### Passage provided ###

The point is that I went to class no matter what and I worked it out on the mat. I understand the term “working it out on the mat” so much better now. I went to classes that I might not have tried. The best part is that I formed a routine. With that new habit formed I have now been able to continue to get up at 6am most weekdays and make to a 7am yoga class. I am going to just keep going. I am starting to notice some changes in my structure that I am really enjoying. I feel better than I ever have and my energy is so much better.
I love this quote, “The nature of the universe is such that the ends can never justify the means. On the contrary, the means always determine the end”. Aldous Huxley. The end of the yoga challenge was anticlamactic. I gave myself one last gold star by my name, a little knuckle bump to my shoulder and went on my way. I was on my way to the next thing that life would present. Life is so full of everything. It is full of big laughter, sadness, tiredness, frustration, business, and love. All meant to felt and experienced. It is nice to take a little quiet time each day just for myself so that I may, WORK IT OUT ON THE MAT.
Thank you for anyone who cared to read this blog. It was a test for me to see if I could actually write anything that the public might enjoy hearing about . I have found it to be quite rewarding and I hope to do it more often. Peace, prosperity, and joy to you all!
Classes 6,7,8,9,10-Halfway!
Tuesday, May 10th, 2011I am happy to post that I have made it halfway through the yoga challenge. I also finally made one five mile run this week. Early in the week, I came down with a cold. I wasn’t sure I was going to continue to make it through the yoga challenge. I was able to go to an easier class and not do handstand that day. Aside from sleeping twelve hours last Monday, I am convinced that it is the yoga that moved the cold through my body so fast. It just goes to show how much the lymphatic system works and flushes while doing yoga.

###

• Task item
Could you reproduce the yoga challenge blog word for word from "Thank you for" to "Classes 6,7,8,9,10-Halfway!"?

### Data excerpts ###

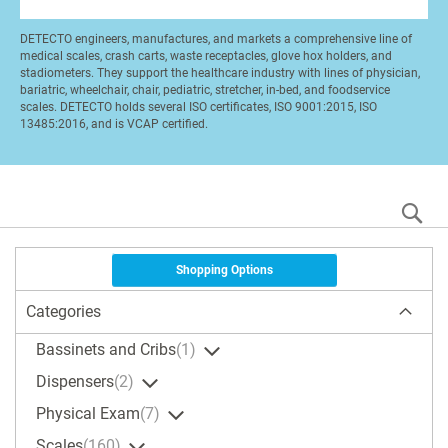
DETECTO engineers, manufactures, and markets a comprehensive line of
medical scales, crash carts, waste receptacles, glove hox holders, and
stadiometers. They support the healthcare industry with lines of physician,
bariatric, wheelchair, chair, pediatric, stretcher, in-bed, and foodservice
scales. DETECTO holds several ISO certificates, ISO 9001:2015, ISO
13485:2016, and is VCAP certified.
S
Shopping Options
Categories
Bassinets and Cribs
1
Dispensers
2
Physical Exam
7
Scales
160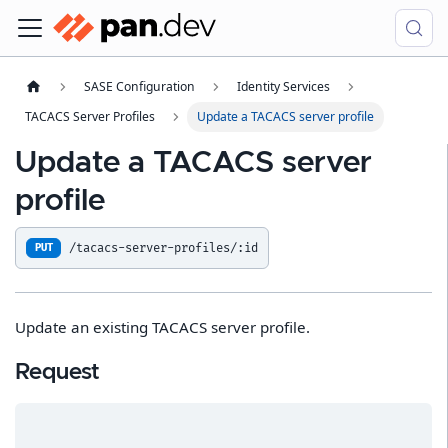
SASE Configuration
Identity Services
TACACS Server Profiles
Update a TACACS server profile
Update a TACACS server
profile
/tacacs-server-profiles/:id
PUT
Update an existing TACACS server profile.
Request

###

• Written answer
Thank you for anyone who cared to read this blog. It was a test for me to see if I could actually write anything that the public might enjoy hearing about . I have found it to be quite rewarding and I hope to do it more often. Peace, prosperity, and joy to you all!
Classes 6,7,8,9,10-Halfway!